§ Requirement: Omit the pictures, then reproduce exactly the line bearing "LENT RETRAITE" and every line after it up to and including the last line of the entries below.

§ Provided data:
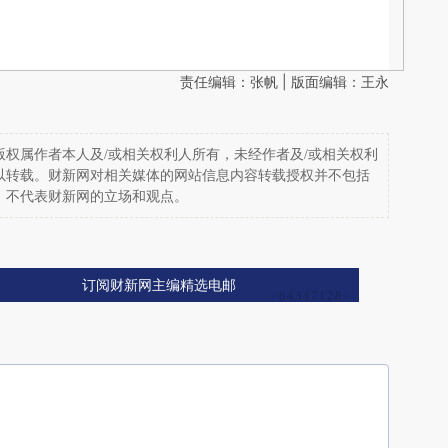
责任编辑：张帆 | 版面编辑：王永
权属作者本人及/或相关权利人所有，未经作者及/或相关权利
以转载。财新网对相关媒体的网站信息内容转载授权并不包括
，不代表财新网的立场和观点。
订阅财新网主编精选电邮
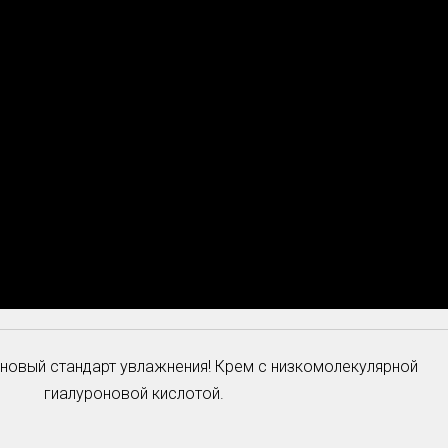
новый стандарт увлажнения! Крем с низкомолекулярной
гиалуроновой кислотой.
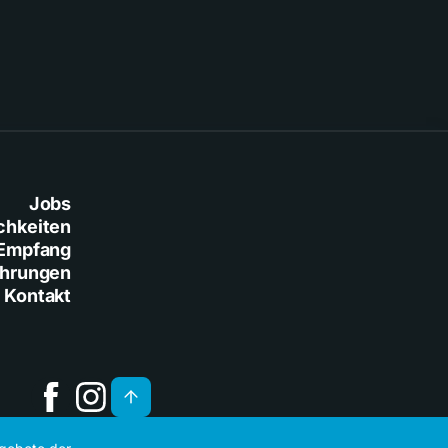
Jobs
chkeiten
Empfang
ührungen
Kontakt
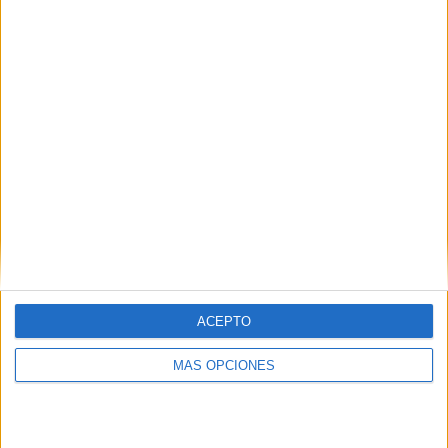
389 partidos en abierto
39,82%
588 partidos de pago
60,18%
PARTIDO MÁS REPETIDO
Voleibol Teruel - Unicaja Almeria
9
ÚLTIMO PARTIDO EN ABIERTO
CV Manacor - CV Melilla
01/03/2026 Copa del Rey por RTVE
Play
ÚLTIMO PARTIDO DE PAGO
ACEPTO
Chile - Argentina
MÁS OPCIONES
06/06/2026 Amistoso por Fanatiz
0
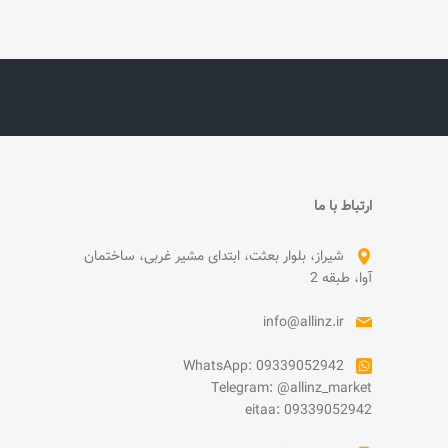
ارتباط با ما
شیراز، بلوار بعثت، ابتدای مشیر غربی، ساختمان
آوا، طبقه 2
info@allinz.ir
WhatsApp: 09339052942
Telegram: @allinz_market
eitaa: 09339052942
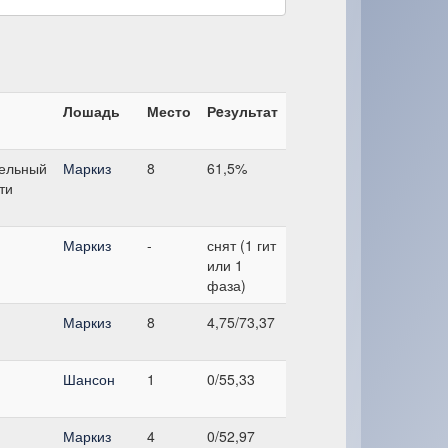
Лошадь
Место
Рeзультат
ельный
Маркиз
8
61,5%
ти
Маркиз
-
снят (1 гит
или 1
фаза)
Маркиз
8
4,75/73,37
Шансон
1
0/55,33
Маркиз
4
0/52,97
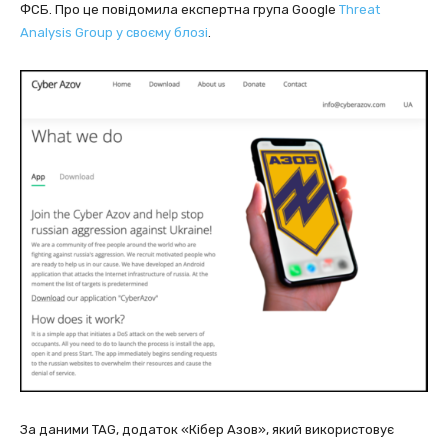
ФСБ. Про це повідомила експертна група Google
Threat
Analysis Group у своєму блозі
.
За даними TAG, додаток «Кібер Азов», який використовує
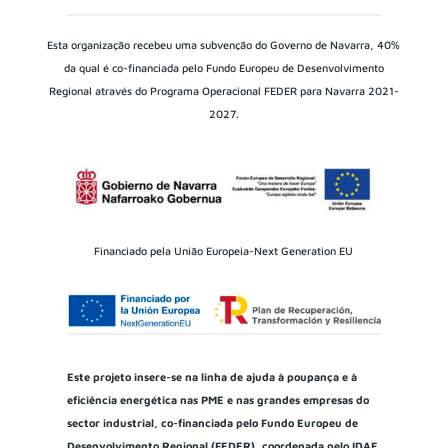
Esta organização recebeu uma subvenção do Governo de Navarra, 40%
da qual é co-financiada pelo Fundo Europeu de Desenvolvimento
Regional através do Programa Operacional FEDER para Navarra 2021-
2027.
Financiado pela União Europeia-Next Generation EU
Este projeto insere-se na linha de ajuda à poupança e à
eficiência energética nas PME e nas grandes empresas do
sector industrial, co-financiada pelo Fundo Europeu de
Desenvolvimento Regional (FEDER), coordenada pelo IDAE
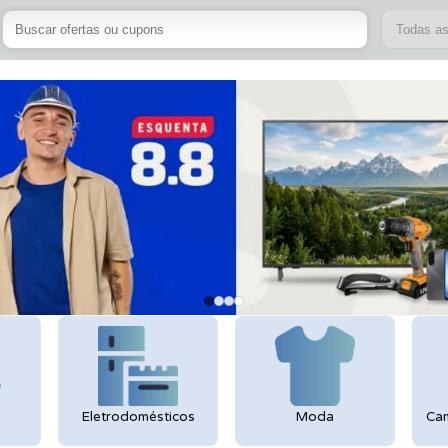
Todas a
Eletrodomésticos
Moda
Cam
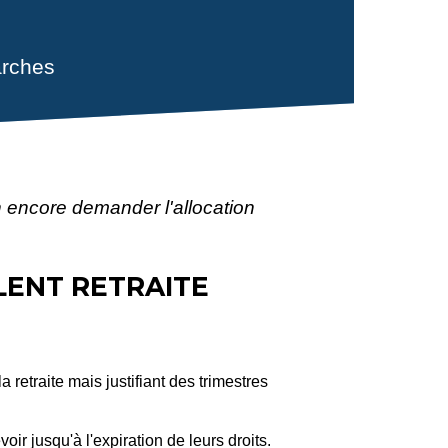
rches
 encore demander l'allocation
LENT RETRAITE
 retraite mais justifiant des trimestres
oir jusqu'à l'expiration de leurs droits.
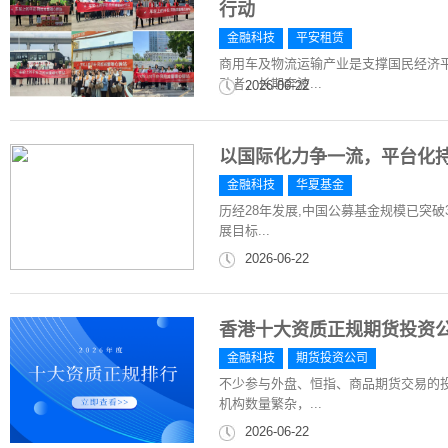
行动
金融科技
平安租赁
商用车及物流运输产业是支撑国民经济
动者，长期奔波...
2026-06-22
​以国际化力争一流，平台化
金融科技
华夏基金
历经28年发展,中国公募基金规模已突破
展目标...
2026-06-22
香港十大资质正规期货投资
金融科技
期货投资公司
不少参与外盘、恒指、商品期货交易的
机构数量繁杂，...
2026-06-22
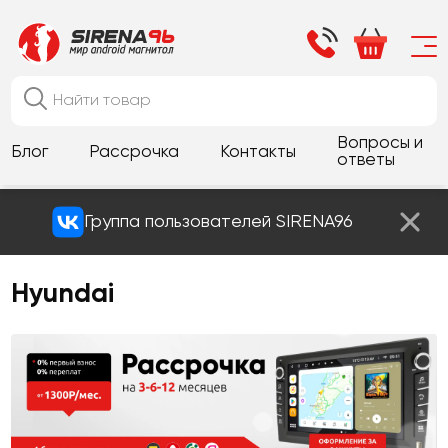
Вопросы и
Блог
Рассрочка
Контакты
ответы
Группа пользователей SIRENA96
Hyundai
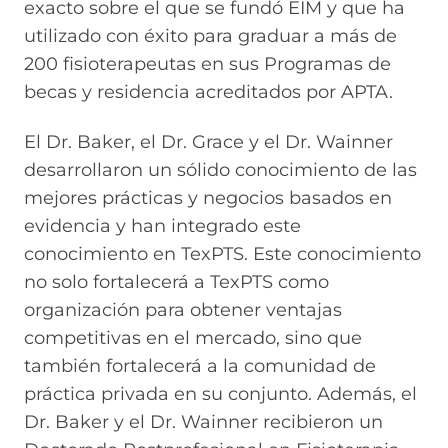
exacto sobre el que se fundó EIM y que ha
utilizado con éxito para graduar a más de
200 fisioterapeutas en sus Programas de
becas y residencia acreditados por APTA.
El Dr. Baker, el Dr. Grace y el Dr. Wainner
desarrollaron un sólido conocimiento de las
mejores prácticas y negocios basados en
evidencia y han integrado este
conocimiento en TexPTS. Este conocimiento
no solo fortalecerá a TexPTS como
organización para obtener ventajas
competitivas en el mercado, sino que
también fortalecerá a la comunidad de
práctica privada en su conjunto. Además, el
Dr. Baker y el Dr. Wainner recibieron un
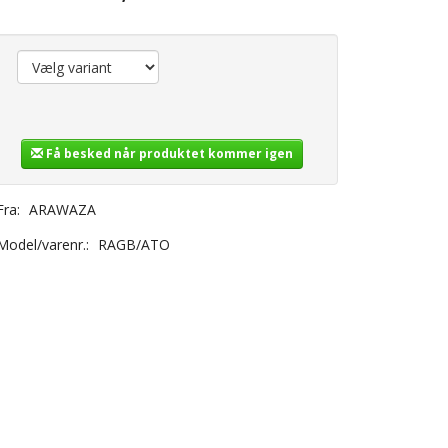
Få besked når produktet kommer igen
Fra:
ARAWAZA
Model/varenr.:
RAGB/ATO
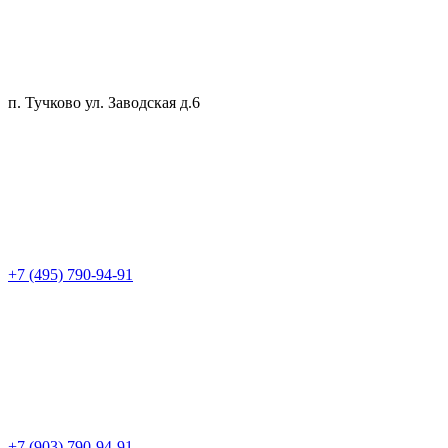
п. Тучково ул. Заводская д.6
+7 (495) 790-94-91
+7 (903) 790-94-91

§ Task answer:
LENT RETRAITE
 retraite mais justifiant des trimestres
oir jusqu'à l'expiration de leurs droits.
行动
金融科技
平安租赁
商用车及物流运输产业是支撑国民经济
动者，长期奔波...
2026-06-22
​以国际化力争一流，平台化
金融科技
华夏基金
历经28年发展,中国公募基金规模已突破
展目标...
2026-06-22
香港十大资质正规期货投资
金融科技
期货投资公司
不少参与外盘、恒指、商品期货交易的
机构数量繁杂，...
2026-06-22
Вопросы и
Блог
Рассрочка
Контакты
ответы
Группа пользователей SIRENA96
Hyundai
exacto sobre el que se fundó EIM y que ha
utilizado con éxito para graduar a más de
200 fisioterapeutas en sus Programas de
becas y residencia acreditados por APTA.
El Dr. Baker, el Dr. Grace y el Dr. Wainner
desarrollaron un sólido conocimiento de las
mejores prácticas y negocios basados en
evidencia y han integrado este
conocimiento en TexPTS. Este conocimiento
no solo fortalecerá a TexPTS como
organización para obtener ventajas
competitivas en el mercado, sino que
también fortalecerá a la comunidad de
práctica privada en su conjunto. Además, el
Dr. Baker y el Dr. Wainner recibieron un
Få besked når produktet kommer igen
Fra:
ARAWAZA
Model/varenr.:
RAGB/ATO
п. Тучково ул. Заводская д.6
+7 (495) 790-94-91
+7 (903) 790-94-91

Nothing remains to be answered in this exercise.